***** Records for this exercise *****
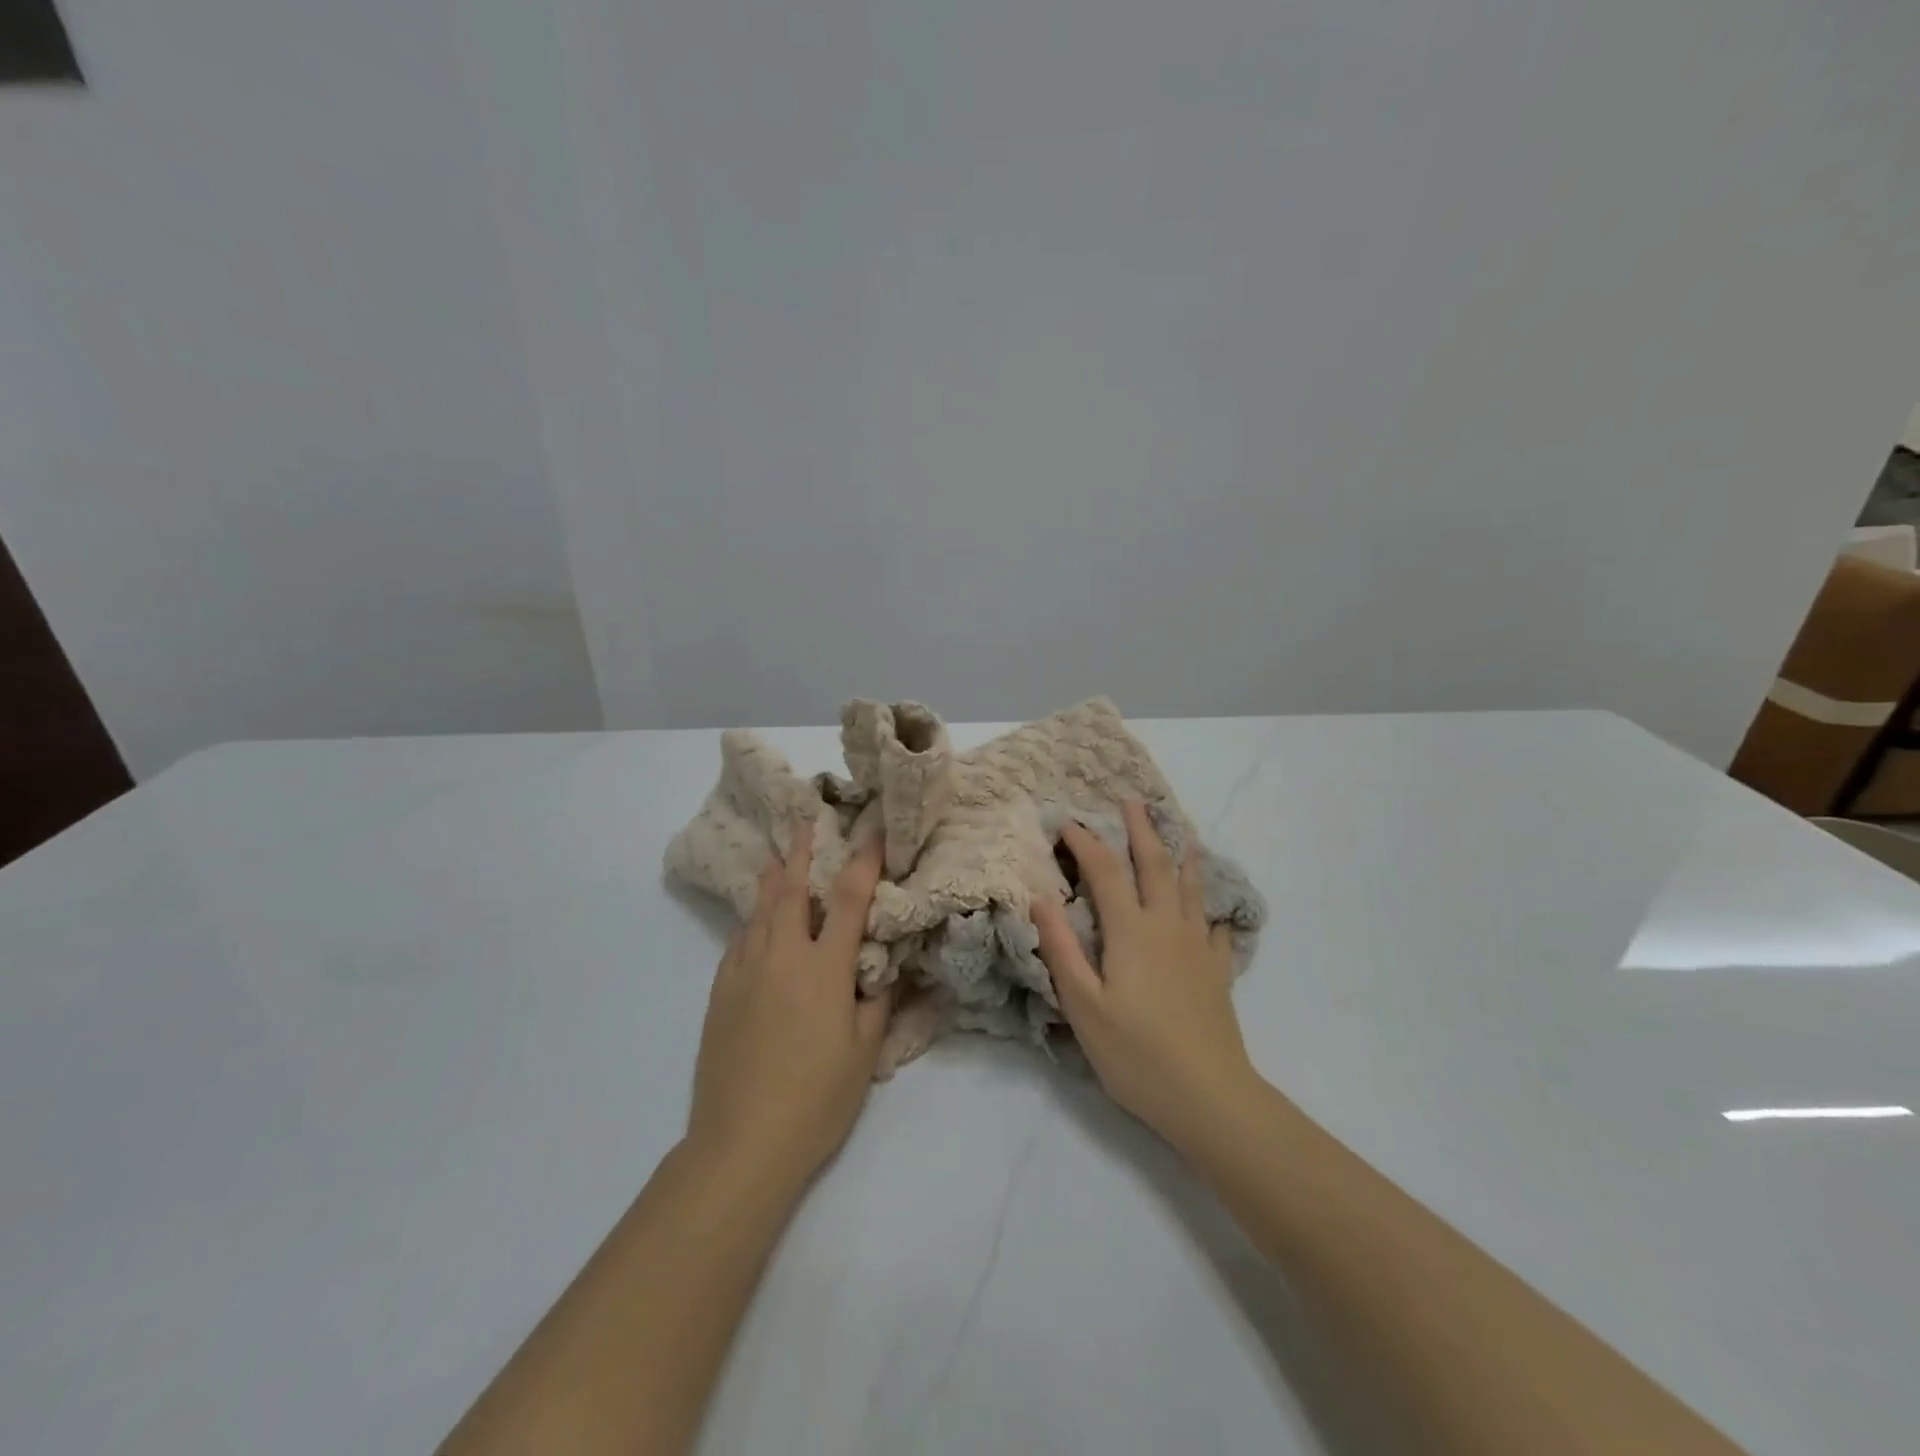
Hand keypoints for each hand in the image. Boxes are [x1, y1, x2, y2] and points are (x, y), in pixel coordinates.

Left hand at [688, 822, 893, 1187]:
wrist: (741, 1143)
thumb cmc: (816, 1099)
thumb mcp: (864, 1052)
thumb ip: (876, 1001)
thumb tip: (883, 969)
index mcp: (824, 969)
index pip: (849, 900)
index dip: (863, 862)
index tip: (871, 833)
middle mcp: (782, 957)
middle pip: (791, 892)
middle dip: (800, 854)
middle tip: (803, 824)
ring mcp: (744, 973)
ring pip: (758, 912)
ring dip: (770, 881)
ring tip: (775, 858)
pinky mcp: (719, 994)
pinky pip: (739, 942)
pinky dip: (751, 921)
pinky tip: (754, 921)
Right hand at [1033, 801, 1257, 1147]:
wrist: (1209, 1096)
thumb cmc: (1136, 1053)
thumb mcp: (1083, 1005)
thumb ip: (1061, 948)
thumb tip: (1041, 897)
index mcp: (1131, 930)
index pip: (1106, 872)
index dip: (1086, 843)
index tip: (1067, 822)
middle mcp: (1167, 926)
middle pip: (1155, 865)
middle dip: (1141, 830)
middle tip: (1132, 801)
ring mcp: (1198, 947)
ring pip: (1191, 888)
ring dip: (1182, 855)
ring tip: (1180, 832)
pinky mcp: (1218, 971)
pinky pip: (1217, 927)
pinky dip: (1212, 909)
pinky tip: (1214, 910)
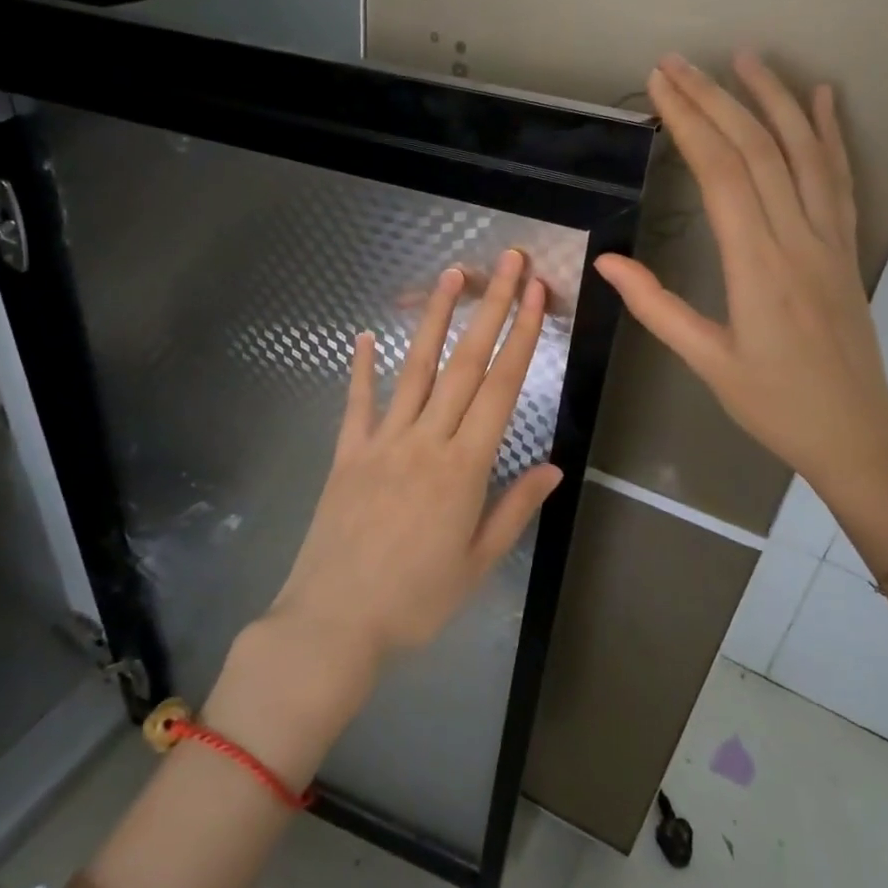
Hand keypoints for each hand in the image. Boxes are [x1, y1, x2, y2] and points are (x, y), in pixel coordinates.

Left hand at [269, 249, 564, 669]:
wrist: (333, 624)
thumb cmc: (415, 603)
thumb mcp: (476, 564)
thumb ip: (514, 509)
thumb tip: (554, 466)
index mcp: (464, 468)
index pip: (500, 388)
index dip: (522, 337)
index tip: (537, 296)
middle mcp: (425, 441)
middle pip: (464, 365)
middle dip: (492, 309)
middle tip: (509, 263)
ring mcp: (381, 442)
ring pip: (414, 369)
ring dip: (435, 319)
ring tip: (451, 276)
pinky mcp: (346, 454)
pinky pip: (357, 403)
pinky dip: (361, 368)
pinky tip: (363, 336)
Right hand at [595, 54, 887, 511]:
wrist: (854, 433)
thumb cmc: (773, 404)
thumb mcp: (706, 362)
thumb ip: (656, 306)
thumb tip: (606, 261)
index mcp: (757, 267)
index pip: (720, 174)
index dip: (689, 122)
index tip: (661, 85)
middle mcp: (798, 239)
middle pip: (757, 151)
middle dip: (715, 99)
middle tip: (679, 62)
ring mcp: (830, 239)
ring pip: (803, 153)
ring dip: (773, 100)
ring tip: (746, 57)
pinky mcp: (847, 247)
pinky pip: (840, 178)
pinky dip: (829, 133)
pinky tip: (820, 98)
*****
Activity:
Go through the listing above and write out exactly the lines starting with the one holding "pinky tip: (363, 336)" and running through the one holding "middle pip: (757, 151)", ends included, and no others.

Exercise answer:
pinky tip: (363, 336)
Right hand at [595, 54, 887, 511]:
wrist: (854, 433)
thumb cmc: (773, 404)
thumb mcp: (706, 362)
thumb ip: (656, 306)
thumb tip: (606, 261)
index mcp: (757, 267)
index pip: (720, 174)
index dip: (689, 122)
index tip: (661, 85)
middle mcp: (798, 239)
middle pip: (757, 151)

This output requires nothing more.